As of January 1, 1947, WOKO lost the CBS affiliation to upstart WTRY (now WOFX) in Troy. WOKO became an independent, locally focused station with a format consisting largely of music, a rarity in that era for a market of the Capital District's size. The station also carried Brooklyn Dodgers baseball games in the 1950s before the team's move to Los Angeles. In the 1950s and early 60s, WOKO aired a full service, middle of the road format of popular music, news and sports. In an opening paragraph of Ian Fleming's 1962 novel The Spy Who Loved Me, protagonist Vivienne Michel travels to central New York state and recounts listening to WOKO, with the parenthetical comment "they might have dreamed up a grander callsign!".

===Country music===
In the late 1960s, WOKO decided to go after an audience that was not well-served in the Capital District. Under station manager Charles Murn, WOKO flipped to country music. Charlie Heisler was the Chief Engineer. In the early 1960s, WOKO's lineup was led by Geoff Davis (formerly of WROW in Albany and WINS in New York City). Bob Cathcart, from Hoosick Falls, was the News Anchor.

The station's country format lasted until 1978 after competition from FM rival WGNA-FM led WOKO to change formats. For a short time it tried disco music. Coming into the format right after the peak of the disco fad and having to battle two decades of country heritage, the new format failed. In early 1980, WOKO returned to country. Though initially regaining some audience, the flip of the more powerful WPTR to country later that year wiped away any gains the station had made.

===All News and oldies===
On August 23, 1982, WOKO ended its second attempt at country by flipping to an all-news radio format, carrying the audio from CNN Headline News (then CNN2) most of the day with sports from the Enterprise Radio Network at night. With this flip came a new call sign: WWCN, with the last two letters standing for CNN. Though lower in overhead, the new station also retained the low ratings of the previous format and soon added some talk programming. WWCN continued to struggle and left the format in early 1987.

The demise of WWCN led to the return of the WOKO call sign, this time running an oldies format and converting to C-QUAM AM stereo (only the second station in the market, behind WPTR, to do so). This format was short lived.

WOKO was purchased by Barnstable Broadcasting, then owners of WGNA-FM, with the sale closing in late 1988. Barnstable then took WOKO to a simulcast of its new FM sister for most of the day. It did air some separate special programming and Albany-Colonie Yankees games, when not carrying country music programming. The AM station switched its call sign to WGNA while the FM station became WGNA-FM. (Note: In 1990, the WOKO call letters resurfaced in Burlington, Vermont, at a newly launched country station at the behest of an employee who wished to honor the original WOKO.) This arrangement would last for over a decade through several owners. Regent Communications acquired WGNA-AM-FM in 2000, and the 1460 frequency was put up for sale.

===Radio Disney===
In March 2002, Regent sold the station to the Walt Disney Company, who converted it to the Radio Disney children's radio format on February 28, 2002. It was the only Disney-owned outlet in Upstate New York, although a local owner in the Syracuse area converted several of his stations to Radio Disney as well.

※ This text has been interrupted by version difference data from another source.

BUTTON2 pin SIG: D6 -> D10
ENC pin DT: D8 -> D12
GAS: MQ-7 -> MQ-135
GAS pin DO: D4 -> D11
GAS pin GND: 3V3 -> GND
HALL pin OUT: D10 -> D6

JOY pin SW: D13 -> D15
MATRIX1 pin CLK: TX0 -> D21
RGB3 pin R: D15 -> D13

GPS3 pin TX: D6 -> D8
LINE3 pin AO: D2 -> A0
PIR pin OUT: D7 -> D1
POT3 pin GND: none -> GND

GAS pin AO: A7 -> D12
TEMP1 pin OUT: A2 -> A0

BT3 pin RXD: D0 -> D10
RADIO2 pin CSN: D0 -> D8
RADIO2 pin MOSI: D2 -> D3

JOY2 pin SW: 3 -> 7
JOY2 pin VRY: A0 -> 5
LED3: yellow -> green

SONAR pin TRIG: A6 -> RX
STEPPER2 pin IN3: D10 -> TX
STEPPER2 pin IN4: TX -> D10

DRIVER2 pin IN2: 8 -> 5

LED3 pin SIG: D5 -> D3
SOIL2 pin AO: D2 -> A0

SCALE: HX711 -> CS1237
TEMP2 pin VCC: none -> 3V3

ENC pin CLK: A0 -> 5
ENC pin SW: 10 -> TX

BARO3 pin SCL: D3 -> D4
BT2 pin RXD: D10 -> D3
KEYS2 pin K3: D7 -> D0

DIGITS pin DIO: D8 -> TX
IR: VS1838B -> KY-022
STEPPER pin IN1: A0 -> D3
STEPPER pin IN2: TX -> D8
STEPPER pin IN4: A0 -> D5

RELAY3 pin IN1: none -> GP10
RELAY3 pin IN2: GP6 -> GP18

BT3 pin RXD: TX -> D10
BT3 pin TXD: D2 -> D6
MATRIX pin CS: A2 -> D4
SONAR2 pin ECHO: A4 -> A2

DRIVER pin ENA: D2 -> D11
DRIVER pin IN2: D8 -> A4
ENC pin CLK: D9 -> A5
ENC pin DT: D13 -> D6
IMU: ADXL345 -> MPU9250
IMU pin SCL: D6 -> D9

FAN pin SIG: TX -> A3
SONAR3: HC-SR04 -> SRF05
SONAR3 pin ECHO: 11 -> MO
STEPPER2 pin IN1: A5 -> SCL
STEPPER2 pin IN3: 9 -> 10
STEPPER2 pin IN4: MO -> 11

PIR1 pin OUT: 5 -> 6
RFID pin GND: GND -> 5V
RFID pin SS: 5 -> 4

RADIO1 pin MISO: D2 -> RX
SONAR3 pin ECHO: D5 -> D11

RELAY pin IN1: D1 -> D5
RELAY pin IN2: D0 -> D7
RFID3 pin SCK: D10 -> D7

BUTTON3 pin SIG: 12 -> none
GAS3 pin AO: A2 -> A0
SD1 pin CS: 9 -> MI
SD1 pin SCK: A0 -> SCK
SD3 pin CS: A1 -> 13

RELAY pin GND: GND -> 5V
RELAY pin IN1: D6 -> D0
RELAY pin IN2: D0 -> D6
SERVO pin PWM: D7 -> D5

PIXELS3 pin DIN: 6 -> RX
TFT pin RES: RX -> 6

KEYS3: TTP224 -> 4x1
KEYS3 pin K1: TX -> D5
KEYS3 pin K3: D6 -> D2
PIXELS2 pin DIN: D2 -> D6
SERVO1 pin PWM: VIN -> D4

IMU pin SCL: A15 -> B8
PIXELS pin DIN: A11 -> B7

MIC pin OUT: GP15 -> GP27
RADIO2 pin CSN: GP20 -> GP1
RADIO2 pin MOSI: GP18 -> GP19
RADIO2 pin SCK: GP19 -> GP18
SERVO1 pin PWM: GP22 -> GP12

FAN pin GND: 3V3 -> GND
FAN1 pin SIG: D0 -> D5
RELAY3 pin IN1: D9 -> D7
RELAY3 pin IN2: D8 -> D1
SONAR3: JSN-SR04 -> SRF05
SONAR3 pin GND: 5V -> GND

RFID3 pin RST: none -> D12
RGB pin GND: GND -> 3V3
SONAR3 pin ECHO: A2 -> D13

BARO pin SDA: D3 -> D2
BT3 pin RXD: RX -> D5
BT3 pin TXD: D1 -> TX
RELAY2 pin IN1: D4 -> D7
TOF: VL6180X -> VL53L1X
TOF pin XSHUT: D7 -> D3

The call sign for 1460 were then changed to WDDY on April 23, 2002. The Disney format lasted more than a decade. In June 2013, Disney put WDDY and six other Radio Disney stations in medium markets up for sale, to refocus the network's broadcast distribution on Top-25 markets. On September 29, 2013, WDDY dropped the Radio Disney programming and went silent.

===Catholic radio===
In October, Disney filed to sell WDDY to Pax et Bonum, owner of WOPG-FM in Esperance. The acquisition was made to improve the signal for Catholic radio in the Capital District. Pax et Bonum converted the station to noncommercial operation as a simulcast of WOPG-FM, from studios at the AM station's Delmar transmitter site. The sale was consummated on January 17, 2014, the station resumed operations on January 29, 2014, and its call sign was changed to WOPG on February 27, 2014.